Anil, Bhavani, Charu, Daksh, Eshaan, Farah and Gita are seven students…
2024
Anil, Bhavani, Charu, Daksh, Eshaan, Farah and Gita are seven students studying different subjects. The subjects includes Biology, Philosophy, Physics, Economics, Chemistry, Geology, History not necessarily the same order. They all are divided in three different colleges P, Q, and R. Minimum two students study in any college. Daksh studies Physics in College P. The one who studies Philosophy does not study in college R. Farah studies History in college Q with only Bhavani. Anil does not study in college P and does not study Chemistry. Eshaan studies Geology and does not study in college P. Gita studies Economics but not in college P. None in college P studies Biology and Chemistry. Anil studies Biology in Eshaan’s college.

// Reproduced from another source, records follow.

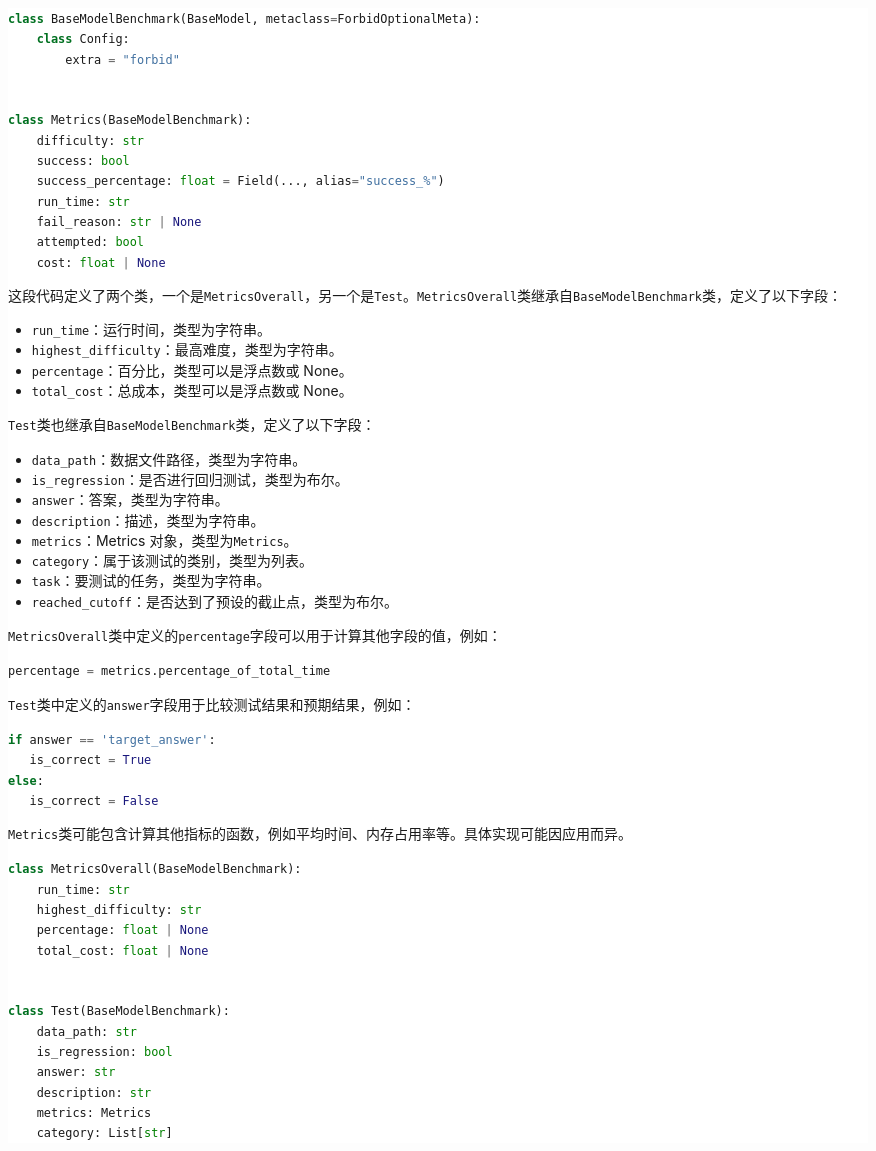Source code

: 
```py
class BaseModelBenchmark(BaseModel, metaclass=ForbidOptionalMeta):
    class Config:
        extra = "forbid"


class Metrics(BaseModelBenchmark):
    difficulty: str
    success: bool
    success_percentage: float = Field(..., alias="success_%")
    run_time: str
    fail_reason: str | None
    attempted: bool
    cost: float | None


```

这段代码定义了两个类，一个是`MetricsOverall`，另一个是`Test`。`MetricsOverall`类继承自`BaseModelBenchmark`类，定义了以下字段：

* `run_time`：运行时间，类型为字符串。
* `highest_difficulty`：最高难度，类型为字符串。
* `percentage`：百分比，类型可以是浮点数或 None。
* `total_cost`：总成本，类型可以是浮点数或 None。

`Test`类也继承自`BaseModelBenchmark`类，定义了以下字段：

* `data_path`：数据文件路径，类型为字符串。
* `is_regression`：是否进行回归测试，类型为布尔。
* `answer`：答案，类型为字符串。
* `description`：描述，类型为字符串。
* `metrics`：Metrics 对象，类型为`Metrics`。
* `category`：属于该测试的类别，类型为列表。
* `task`：要测试的任务，类型为字符串。
* `reached_cutoff`：是否达到了预设的截止点，类型为布尔。

`MetricsOverall`类中定义的`percentage`字段可以用于计算其他字段的值，例如：

```py
percentage = metrics.percentage_of_total_time
``` 

`Test`类中定义的`answer`字段用于比较测试结果和预期结果，例如：

```py
if answer == 'target_answer':
   is_correct = True
else:
   is_correct = False
``` 

`Metrics`类可能包含计算其他指标的函数，例如平均时间、内存占用率等。具体实现可能因应用而异。


```py
class MetricsOverall(BaseModelBenchmark):
    run_time: str
    highest_difficulty: str
    percentage: float | None
    total_cost: float | None


class Test(BaseModelBenchmark):
    data_path: str
    is_regression: bool
    answer: str
    description: str
    metrics: Metrics
    category: List[str]
```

Who is studying with Anil in the same college?
- A.
Gita
- B.
Anil
- C.
Farah
- D.
Daksh
Show answer & explanation
Correct answer: A
Concept: In an attribute-based multi-variable arrangement, each entity (here, a student) must be linked to several attributes at once (subject and college). Solve by first anchoring students to colleges using any direct college statements and the “minimum two students per college” constraint, then use the remaining clues to eliminate options and fill in the rest.
Application:
Daksh studies Physics in College P (given directly).
Farah studies History in College Q “with only Bhavani”, so College Q contains exactly Farah and Bhavani — no one else joins College Q.
Anil does not study in College P (given), and College Q is already fixed at exactly two members, so Anil must belong to College R.
Anil studies Biology in Eshaan’s college (given), so Eshaan is also in College R, the same college as Anil.
Gita does not study in College P (given), and College Q is already fixed at exactly two members, so Gita must also belong to College R.
College P needs at least two students but currently has only Daksh; since Anil, Eshaan and Gita are placed in College R and Farah, Bhavani are fixed in College Q, the only student left, Charu, must join College P.
This fixes the college groups: College P = {Daksh, Charu}, College Q = {Farah, Bhavani}, College R = {Anil, Eshaan, Gita}.
The two remaining subjects, Philosophy and Chemistry, go to Charu and Bhavani. Since no student in College P studies Chemistry (given) and Charu is in College P, Charu cannot study Chemistry — so Charu studies Philosophy and Bhavani studies Chemistry.
Cross-check:
The Philosophy student (Charu) is in College P, not College R — satisfies “the one who studies Philosophy does not study in college R.”
Anil studies Biology, not Chemistry, and Eshaan is not in College P — both given constraints hold, confirming the arrangement is consistent.
Result: Anil belongs to College R, together with Eshaan and Gita. Among the given options, Gita is the student who studies with Anil in the same college.